▸ **Provided passage**
--- --- ---

HerbShare Programming

No free clinic is truly free.  They all require resources to stock and staff.  Here is some of the programming we’ve put together over the years to create the ecology necessary to sustain our free clinical work.

  • Plant Rambles – seasonal herb walks to discover our local, urban medicinal plants
  • Solidarity  + Community Medicine Making Workshops – sharing medicine-making skills while creating the medicines to stock the free clinics
  • Grow a Row – promoting the local production of medicinal plants
  • Herbalista Learning Garden – an herbal garden in Atlanta’s Summerhill neighborhood, helping folks build their herbal gardening skills and sharing the herbs.
  • Herbalista Toolkit – a membership resource loaded with the tools to help you start your own community based project in your neck of the woods.  This $5/mth program funds our Free School.
  • Herbalista Free School – a free online school offering herbal courses, providing self-paced learning for all you Herbalistas.

Herbalista History

Herbalista was born and raised in Atlanta, Georgia, home to Dr. Martin Luther King who said, “Of all the forms of inequality, injustice in health care is the most shocking and inhumane.”

For a city that prides itself on the egalitarian legacy of Dr. King, we have also become the city with the largest income inequality in the United States!  This type of contradiction is all too common, with rhetoric often not matching the reality.  Even within the Herbal Community, where we point to the failure of our conventional medical system to provide adequate and accessible care, we sometimes recreate the very same problematic model, where only the privileged few have access to herbalists.

The Herbalista Free Clinic was an attempt at a different way of doing things.  Wanting to get herbs directly in the hands of folks who needed them most, Lorna Mauney-Brodek decided to expand her Herbalista family herb practice to include a free mobile clinic.  She kitted out the old family VW camper van and hit the road.  Nicknamed the Herb Bus, she had a vision of utilizing mobile medicine as a means of providing earth-based care to underserved communities.  By freeing the clinic from the confines of brick and mortar, we effectively lowered our overhead costs, expanded treatment capacity and unleashed our creativity.  Oh, how we love mobile!

--- --- ---

▸ **Parts of the exercise**
• A. Answer each question using the Herbalista passage.
(i) What is the monthly cost of the Herbalista Toolkit?
(ii) In which Atlanta neighborhood is the Herbalista Learning Garden located?
(iii) What vehicle did Lorna Mauney-Brodek outfit for the free mobile clinic?
• B. State whether each statement agrees with the Herbalista passage, answering yes or no and quoting the words that decide it.
(i) The Herbalista Free School charges for its herbal courses.
(ii) Atlanta is described as the city with the largest income inequality in the United States.
(iii) Taking the clinic out of a brick-and-mortar building raised its overhead costs.
The entries are not needed for this work.

--- --- ---

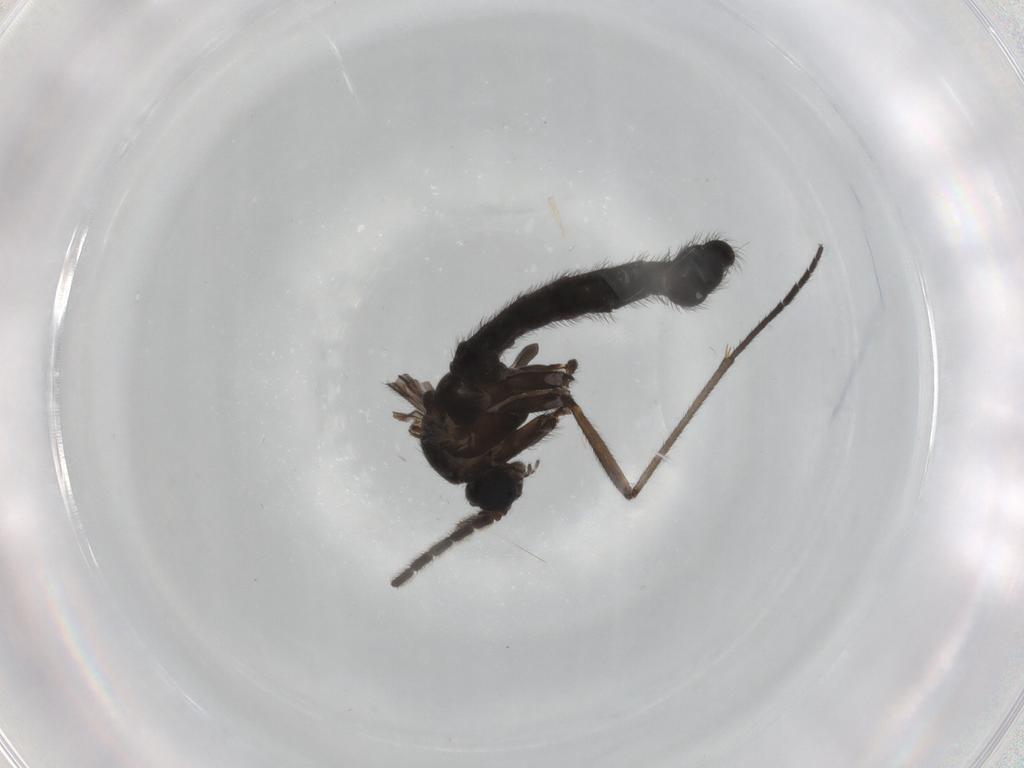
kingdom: Animalia
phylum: Arthropoda
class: Insecta
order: Diptera
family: Sciaridae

--- --- ---

▸ **Responses by task**
• A.
(i) $5 per month.
(ii) Summerhill.
(iii) The old family VW camper van, nicknamed the Herb Bus.

• B.
(i) No: "a free online school offering herbal courses"
(ii) Yes: "we have also become the city with the largest income inequality in the United States!"
(iii) No: "we effectively lowered our overhead costs"